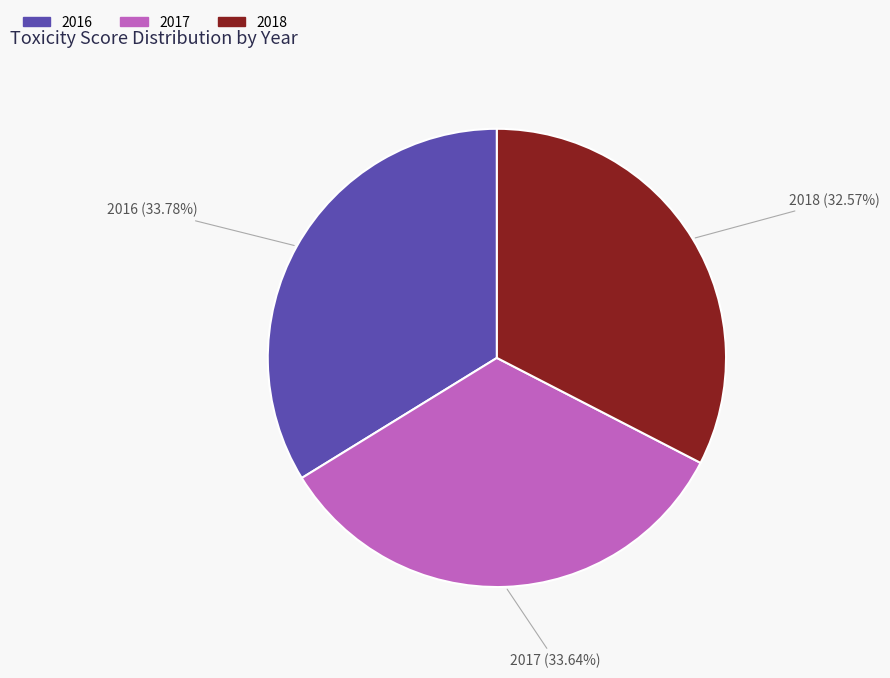

Which slice is the smallest?

2018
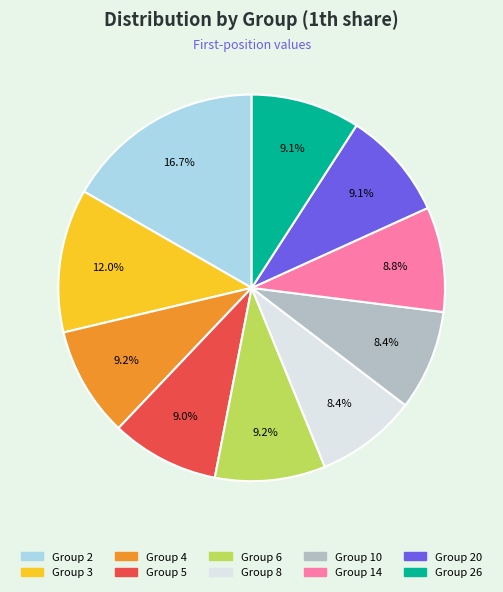

Is there any slice that represents more than half of the pie?

No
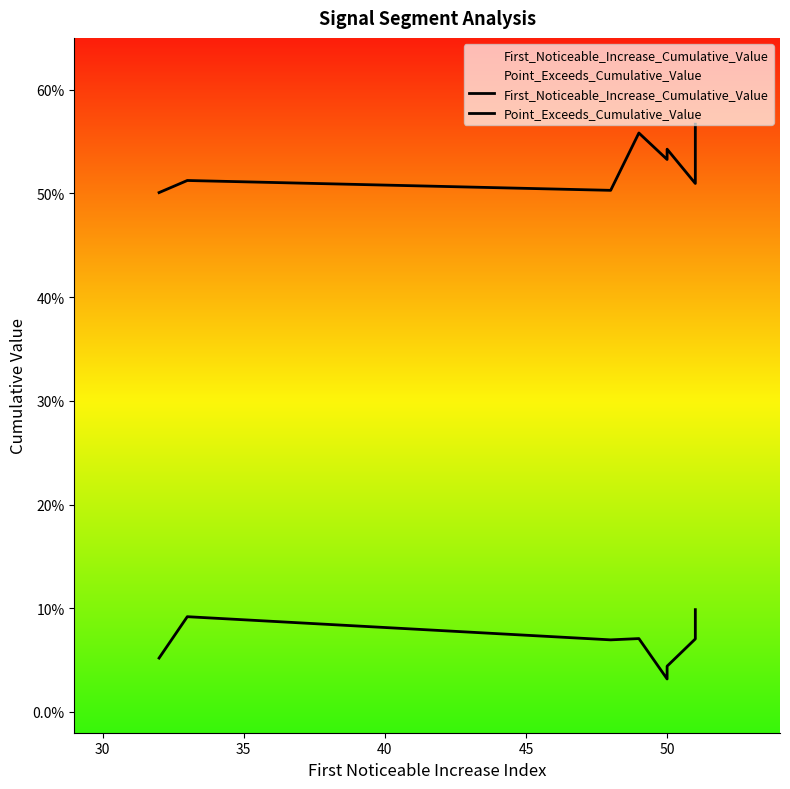

Which series has the largest total across all categories?

Point_Exceeds_Cumulative_Value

--*--

### AIM OF THE EXERCISE
Return the text of the data above verbatim, with the pictures left out.

### EXERCISE OUTPUT
Which slice is the smallest?

2018

Is there any slice that represents more than half of the pie?

No

Which series has the largest total across all categories?

Point_Exceeds_Cumulative_Value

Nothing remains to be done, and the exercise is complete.